I can probably put in a bit of work to try to make this a smooth workflow.  There are several ways to approach this: PR into **knitr** an option for an `rvg` device, make a new rmarkdown format like `rvg_powerpoint`, or create an object type like `rvg_plot` that has `knit_print` methods to print raw `openxml` blocks.  I figure the latter is the most flexible and will require the least of the user.  The actual rendering can delayed until `knit_print` is called so that the method can choose dml_docx/dvg_pptx as appropriate, and fall back to a different graphics device for older pandoc/other output formats.  I think one could use **officer** to read the PPTX template to set the plot properties correctly.

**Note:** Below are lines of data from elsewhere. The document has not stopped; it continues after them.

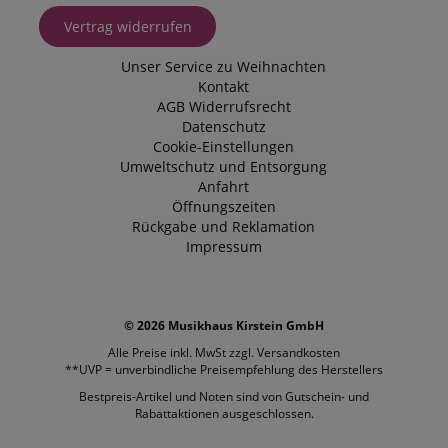
Vertrag widerrufen
Unser Service zu Weihnachten
Kontakt
AGB
Widerrufsrecht
Datenschutz
Cookie-Einstellungen
Umweltschutz und Entsorgung
Anfahrt
Öffnungszeiten
Rückgabe und Reklamation
Impressum
© 2026 Musikhaus Kirstein GmbH
Alle Preise inkl. MwSt zzgl.
Versandkosten
**UVP = unverbindliche Preisempfehlung des Herstellers
Bestpreis-Artikel und Noten sind von Gutschein- und
Rabattaktionen ausgeschlossen.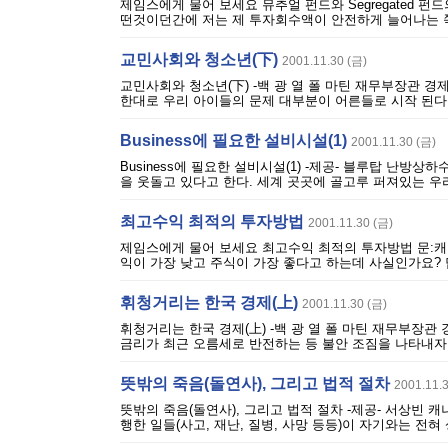
제임스에게 물어 보세요 뮤추얼 펀드와 Segregated 펀드
떤것이던간에 저는 제 투자회수액이 안전하게 늘어나는 쪽을
교민사회와 청소년(下)
2001.11.30 (금)
교민사회와 청소년(下) -백 광 열 폴 마틴 재무부장관 경
한대로 우리 아이들의 문제 대부분이 어른들로 시작 된다는 
Business에 필요한 설비시설(1)
2001.11.30 (금)
Business에 필요한 설비시설(1) -제공- 블루탑 난방상하수도 
을 웃돌고 있다고 한다. 세계 곳곳에 골고루 퍼져있는 우
최고수익 최적의 투자방법
2001.11.30 (금)
제임스에게 물어 보세요 최고수익 최적의 투자방법 문:캐나
익이 가장 낮고 주식이 가장 좋다고 하는데 사실인가요? 답
휘청거리는 한국 경제(上)
2001.11.30 (금)
휘청거리는 한국 경제(上) -백 광 열 폴 마틴 재무부장관
금리가 최근 오름세로 반전하는 등 불안 조짐을 나타내자 
뜻밖의 죽음(돌연사), 그리고 법적 절차
2001.11.
뜻밖의 죽음(돌연사), 그리고 법적 절차 -제공- 서상빈
행한 일들(사고, 재난, 질병, 사망 등등)이 자기와는 전혀 상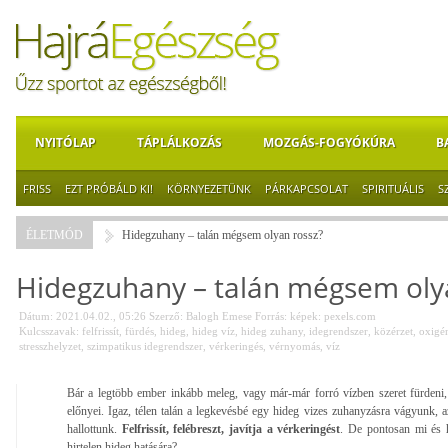
NYITÓLAP
TÁPLÁLKOZÁS
MOZGÁS-FOGYÓKÚRA
B
FRISS
EZT PRÓBÁLD KI!
KÖRNYEZETÜNK
PÁRKAPCSOLAT
SPIRITUÁLIS
S
ÉLETMÓD
Hidegzuhany – talán mégsem olyan rossz?
Hidegzuhany – talán mégsem oly
Dátum: 2021.04.02., 05:26
Szerző:
Balogh Emese
Forrás:
képek: pexels.com
Kulcsszavak:
felfrissít
,
fürdés
,
hideg
,
hideg víz
,
hideg zuhany
,
idegrendszer
,
közérzet
,
oxigén
stresszhelyzet
,
szimpatikus idegrendszer
,
vérkeringés
,
vérnyomás
,
víz
Bár a legtöbb ember inkább meleg, vagy már-már forró vízben szeret fürden
előnyei. Igaz, télen talán a legkevésbé egy hideg vizes zuhanyzásra vágyunk, a
hallottunk.
Felfrissít, felébreszt, javítja a vérkeringést
. De pontosan mi és 
hirtelen hideg hatására?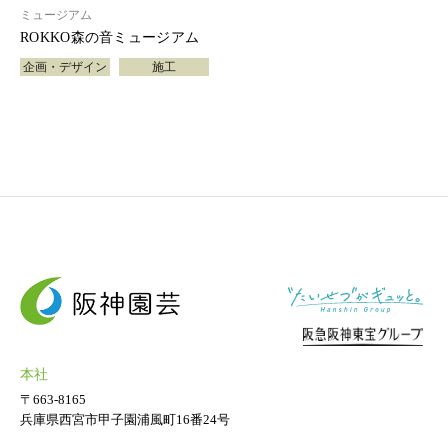
ミュージアム
ROKKO森の音ミュージアム
企画・デザイン
施工
本社
〒663-8165
兵庫県西宮市甲子園浦風町16番24号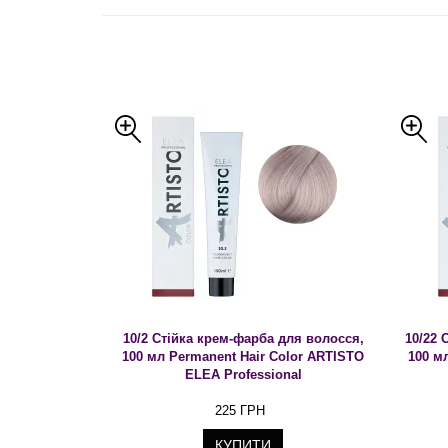
10/2 Стійка крем-фарба для волосся,
10/22 
100 мл Permanent Hair Color ARTISTO
100 м
ELEA Professional
225 ГРН
КУПИТИ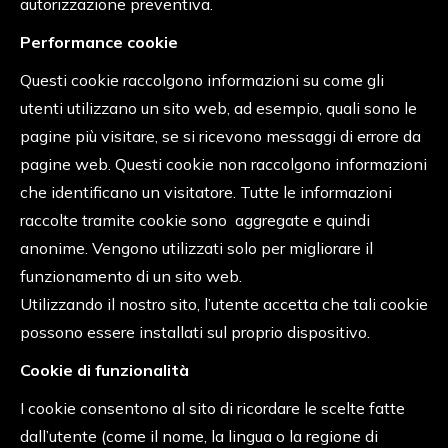
autorizzazione preventiva.
Performance cookie
Questi cookie raccolgono informazioni su come gli
utenti utilizzano un sito web, ad esempio, quali sono le
pagine più visitare, se si ricevono messaggi di errore da
pagine web. Questi cookie non raccolgono informazioni
che identificano un visitatore. Tutte le informazioni
raccolte tramite cookie sono aggregate e quindi
anonime. Vengono utilizzati solo per migliorare il
funzionamento di un sito web.
Utilizzando il nostro sito, l’utente accetta che tali cookie
possono essere installati sul proprio dispositivo.
Cookie di funzionalità
I cookie consentono al sito di ricordare le scelte fatte
dall’utente (come il nome, la lingua o la regione di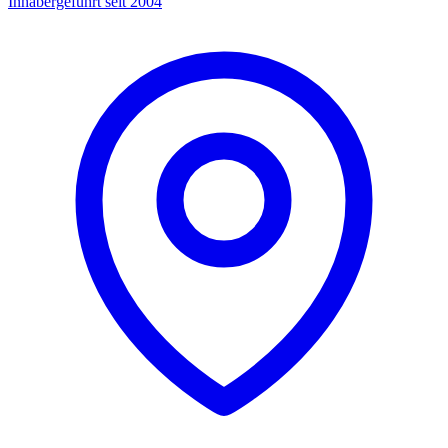
Inhabergeführt seit 2004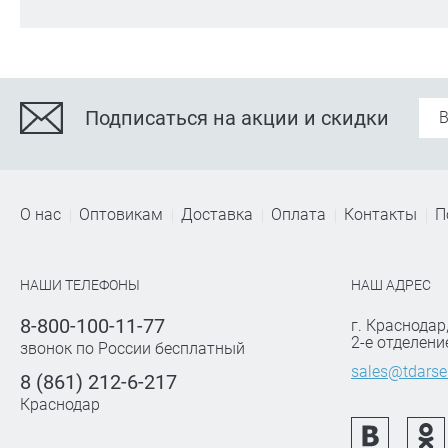
Подписаться на акции и скидки
О нас
Оптовикам
Доставка
Оплата
Контакты
П
НАШИ ТЕЛЕФОНЫ
НАШ АДРЕС
8-800-100-11-77
г. Краснодар
2-е отделени
звонок по России бесплатный
sales@tdarse
8 (861) 212-6-217
Краснодар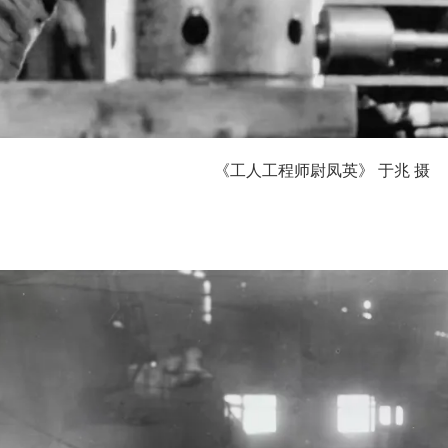
《工人工程师尉凤英》 于兆 摄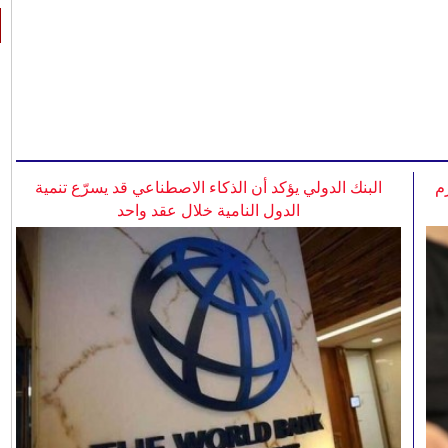
م
البنك الدولي يؤكد أن الذكاء الاصطناعي قد يسرّع تنمية
الدول النامية خلال عقد واحد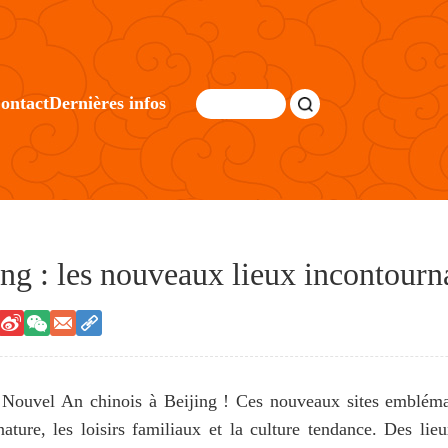
ontact
Dernières infos
ng : les nouveaux lieux incontourn
 Nouvel An chinois à Beijing ! Ces nouveaux sites emblémati
nature, les loisirs familiaux et la culture tendance. Des li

Any thoughts on the best approach? Would you take a PR to **rvg** for `knit_print()` methods? 
davidgohel commented 5 years ago

Hi @noamross

Sure, I would be happy! I don't have much time available for that but I will do my best to help you if necessary.

Maybe you can get help from this implementation: https://github.com/davidgohel/flextable/blob/d1bbbf6729100d06e0b35574911372391148ab99/R/printers.R#L94

I agree with you. A knitr_print method in rvg is a good option.

There maybe a difficulty when the plot contains raster as it generate png files to be registered from dir ppt/media. I have made worded that deals with that but it forces the user to use a new rmarkdown template. I have used your work to do that ;). The interested bit of code is there

I'd like to avoid Word output. The device can not really be valid as Word ML does not allow real text boxes and the position is never really what it should be. https://github.com/davidgohel/rvg/blob/master/R/dml_docx.R#L30 (... I did not remove it from the package)

noamross commented 5 years ago

Great. It'll take a couple of weeks but I'll get to this. Avoiding Word output makes sense. I could see a system with a series of "fall-back" devices but for now I'll keep this simple.

I could actually see a system like what you have in worded along the lines of how htmlwidgets register Javascript dependencies. Office-specific objects could register post-processing functions they require after conversion. This would require some overarching Rmd types that could handle the extensions. (Maybe officer_docx and officer_pptx) But I'm just speculating now - I need to get a simple version of this done for an upcoming project!